Start of Block

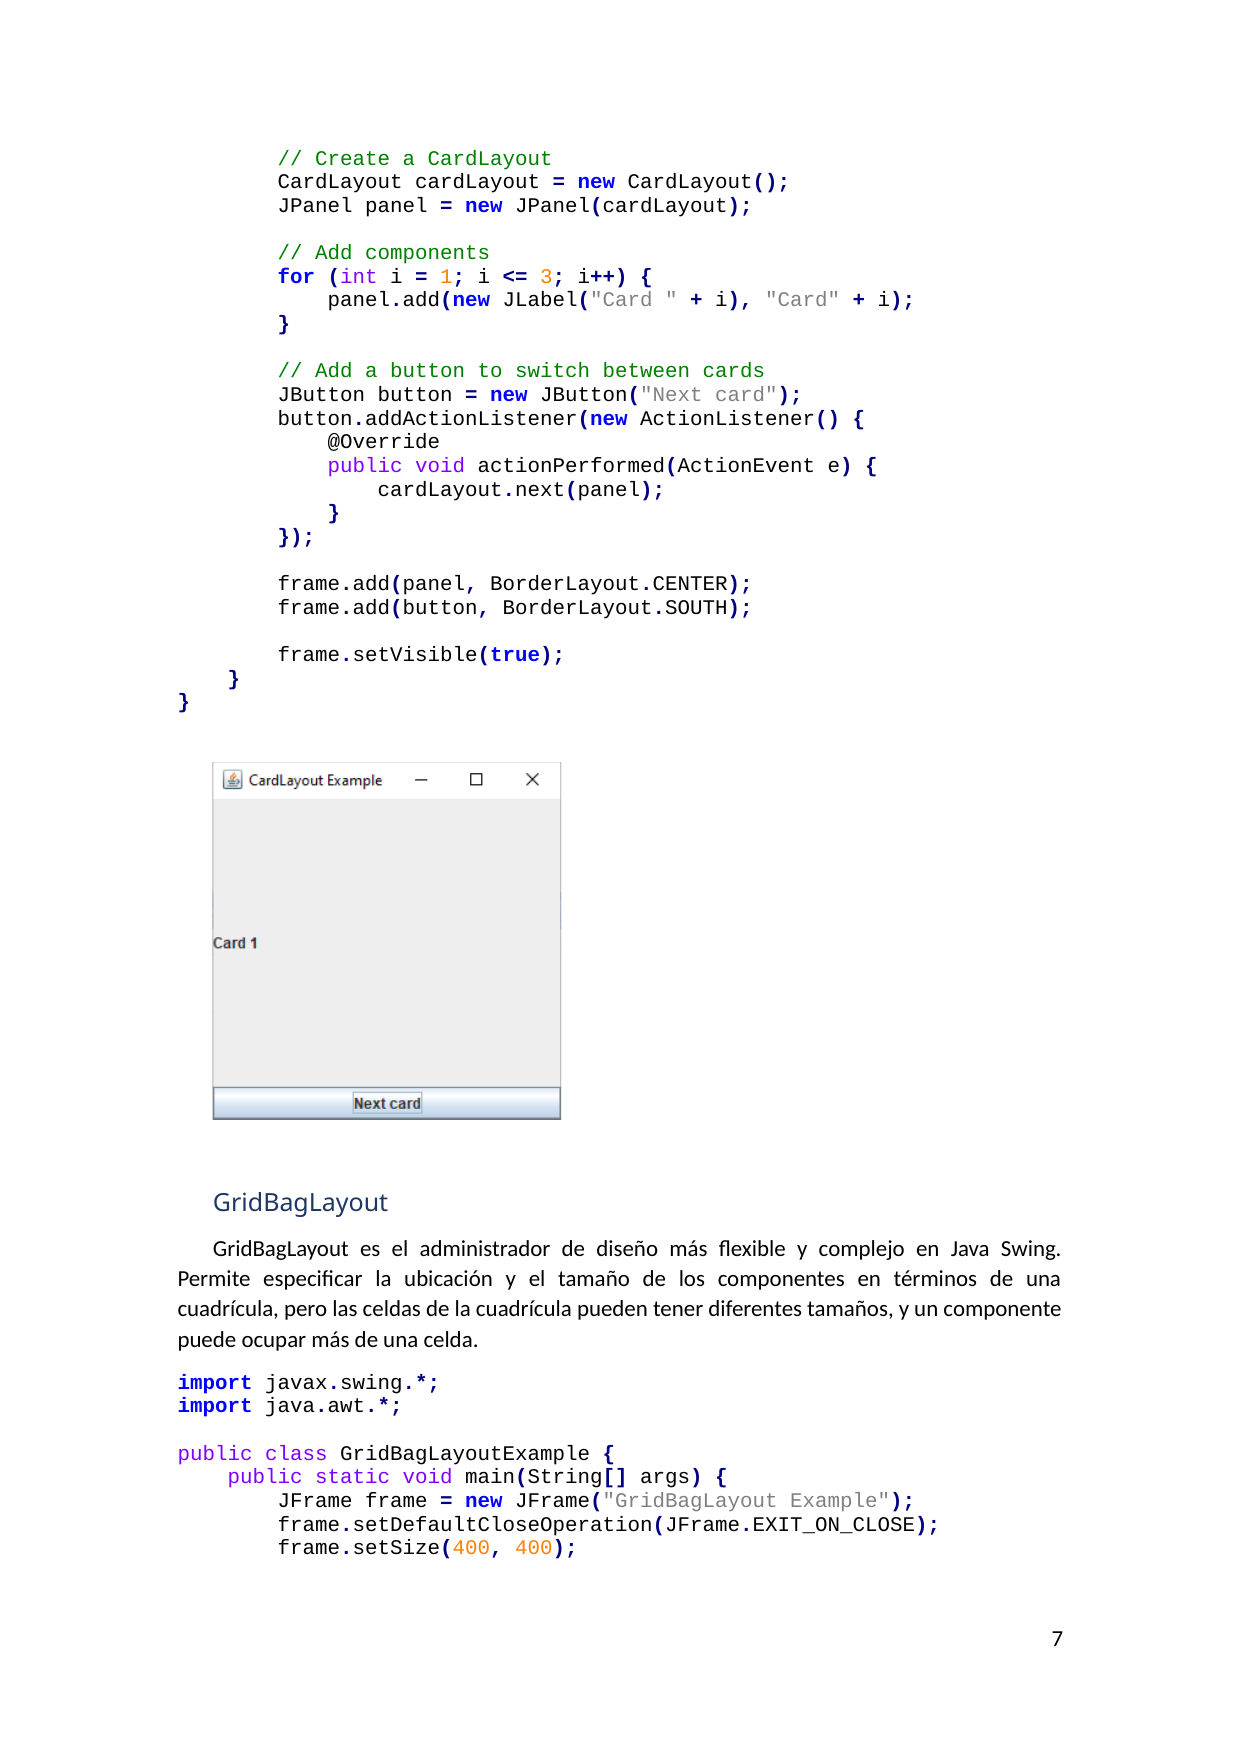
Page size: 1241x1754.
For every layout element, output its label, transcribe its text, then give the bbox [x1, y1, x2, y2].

text // Add components [177, 242, 1063, 266]
text } [177, 668, 1063, 691]
text JPanel panel = new JPanel(cardLayout); [177, 195, 1063, 218]
text CardLayout cardLayout = new CardLayout(); [177, 171, 1063, 195]
text frame.setDefaultCloseOperation(JFrame.EXIT_ON_CLOSE); [177, 1513, 1063, 1537]
subtitle GridBagLayout [177, 1185, 1063, 1219]
text } [177, 313, 1063, 337]
text frame.setSize(400, 400); [177, 1537, 1063, 1561]
text @Override [177, 431, 1063, 455]
text } [177, 691, 1063, 715]
text cardLayout.next(panel); [177, 479, 1063, 502]
text // Add a button to switch between cards [177, 360, 1063, 384]
text for (int i = 1; i <= 3; i++) { [177, 266, 1063, 289]
text frame.add(button, BorderLayout.SOUTH); [177, 597, 1063, 621]
text frame.setVisible(true); [177, 644, 1063, 668]
text import javax.swing.*; [177, 1372, 1063, 1395]
text }); [177, 526, 1063, 549]
text } [177, 502, 1063, 526]
text public class GridBagLayoutExample { [177, 1443, 1063, 1466]
text public static void main(String[] args) { [177, 1466, 1063, 1490]
text import java.awt.*; [177, 1395, 1063, 1419]
text panel.add(new JLabel("Card " + i), "Card" + i); [177, 289, 1063, 313]
text JFrame frame = new JFrame("GridBagLayout Example"); [177, 1490, 1063, 1513]
text GridBagLayout es el administrador de diseño más flexible y complejo en Java Swing. Permite especificar la ubicación y el tamaño de los componentes en términos de una cuadrícula, pero las celdas de la cuadrícula pueden tener diferentes tamaños, y un componente puede ocupar más de una celda. [177, 1234, 1063, 1353]
text public void actionPerformed(ActionEvent e) { [177, 455, 1063, 479]
text // Create a CardLayout [177, 148, 1063, 171]
text JButton button = new JButton("Next card"); [177, 384, 1063, 408]
text button.addActionListener(new ActionListener() { [177, 408, 1063, 431]
text frame.add(panel, BorderLayout.CENTER); [177, 573, 1063, 597]
picture [212, 762, 562, 1120]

End of Block

Only lines that contain "BorderLayout" are needed, so copy each of them from the data.

text frame.add(button, BorderLayout.SOUTH); [177, 597, 1063, 621]
text frame.add(panel, BorderLayout.CENTER); [177, 573, 1063, 597]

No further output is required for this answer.